In August this year, we lost my beautiful mother. She fought a very brave and very long battle against this horrible disease. So, we’ve decided it’s time to turn our world purple and hopefully make a difference!

Until high profile people such as Patrick Swayze, Steve Jobs, Ian Ross and Peter Harvey were diagnosed with pancreatic cancer, awareness surrounding the disease was minimal.

Yet, more than 130 Australians die on average each week from pancreatic, liver, biliary and foregut cancer. Most succumb within six months of diagnosis.

Statistics:

  • Pancreatic cancer has the highest mortality of all major cancers – less than 5% of patients reach the five-year survival mark.
  • Survival rates for pancreatic cancer have not improved in more than 40 years and two-thirds of pancreatic cancer patients die within the first year of diagnosis.
  • In 2014, it was expected that approximately 2890 Australians would be diagnosed with pancreatic cancer.
  • By 2020, this is expected to rise to around 3460 Australians.

We are trying to change these statistics.

Thursday 13 November is World Pancreatic Cancer Day and we are asking Australia to pop on some purple, snap a picture and share it on social media, using the hashtag #purpleourworld to raise awareness for this horrible disease.

This is not about raising money; it’s about raising awareness and giving a voice to a silent killer.

We are hoping to show the decision-makers how many of us care, how many lives this prevalent disease has touched and that it’s time to stand up and do something.

We’re putting a bit of colour back into our world.

For all media enquires please contact:
Jessica Abelsohn
E: jessica.abelsohn@gmail.com
Ph: 0417 062 543

Bullshit

Whoever coined the phrase time heals all wounds obviously never lost a loved one.

I call bullshit…

I doesn’t get easier. Nothing about this situation will ever get easier. You just learn how to manage the heartache.

I miss my mother more everyday. Because every day the reality of life without her sinks in just that little bit more.

I can’t bring myself to take her number out of my phone. I have picked up the phone to call her more times than I can count – wanting to ask her a million questions.

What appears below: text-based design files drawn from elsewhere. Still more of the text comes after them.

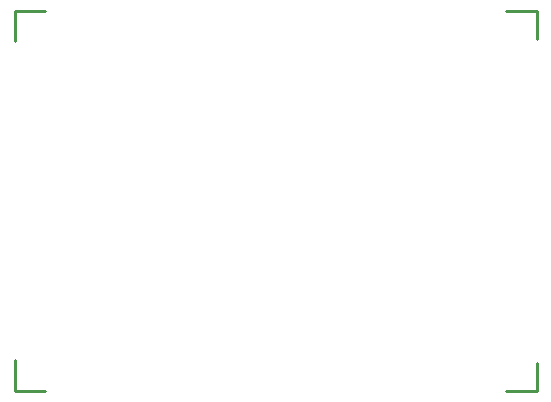
<source format=gko>
G04 Layer: BoardOutlineLayer*
G04 EasyEDA v6.5.34, 2023-10-19 08:42:31*
G04 b67b5cfffcec474382aab84a97846f09,08f173712dbc44b08fd2a75eaeabdc68,10*
G04 Gerber Generator version 0.2*
G04 Scale: 100 percent, Rotated: No, Reflected: No *
G04 Dimensions in millimeters *
G04 leading zeros omitted , absolute positions ,4 integer and 5 decimal *
%FSLAX45Y45*%
%MOMM*%

%ADD10C,0.2540*%
D10*
X4439993Y259996D02*
G01*
X4439993Y19997D01*
X4439991Y19999D02*
G01*
X4179991Y19999D01*
X279999Y19999D02*
G01*
X19999Y19999D01*
X4439991Y3239993D02*
G01*
X4439991Y2999994D01*
X4179991Y3239993D02*
G01*
X4439991Y3239993D01*
X19999Y3239993D02*
G01*
X279999Y3239993D01*
X19999Y2979994D02*
G01*
X19999Y3239993D01*
X19999Y19999D02*
G01*
X19999Y279999D01*

%LPD*%
M02*

</source>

How long should I cook the beef for? What shoes should I wear with my new dress? Wanting to tell her a million things.

But I can’t.

And that hurts… every day. It will continue to hurt… every day.

In fact, the hurting gets worse. There are so many things I’m yet to accomplish in life. And I’m going to have to do it all without her.

There are so many things we planned to share together. There are so many things that are yet to happen – exciting things that I planned to share with my mum. So many things that I thought I would be able to lean on her for.

Now I have to go it without mum. And that hurt, that heartache, that horror will never go away.

Time doesn’t heal any wounds. I will carry my wound with me for the rest of my life.

I will learn how to deal with my wound. I will learn how to bury it when I want to and deal with it when I have to. Slowly, slowly I will learn how to manage the hurt and the pain, and I will learn how cope. I will learn how to patch my heart.

Occasionally the wound will scab over. But then something will happen, something amazing will happen, and that wound will start to ooze all over again. Because for the rest of my life, someone … someone who was my whole world … will be missing.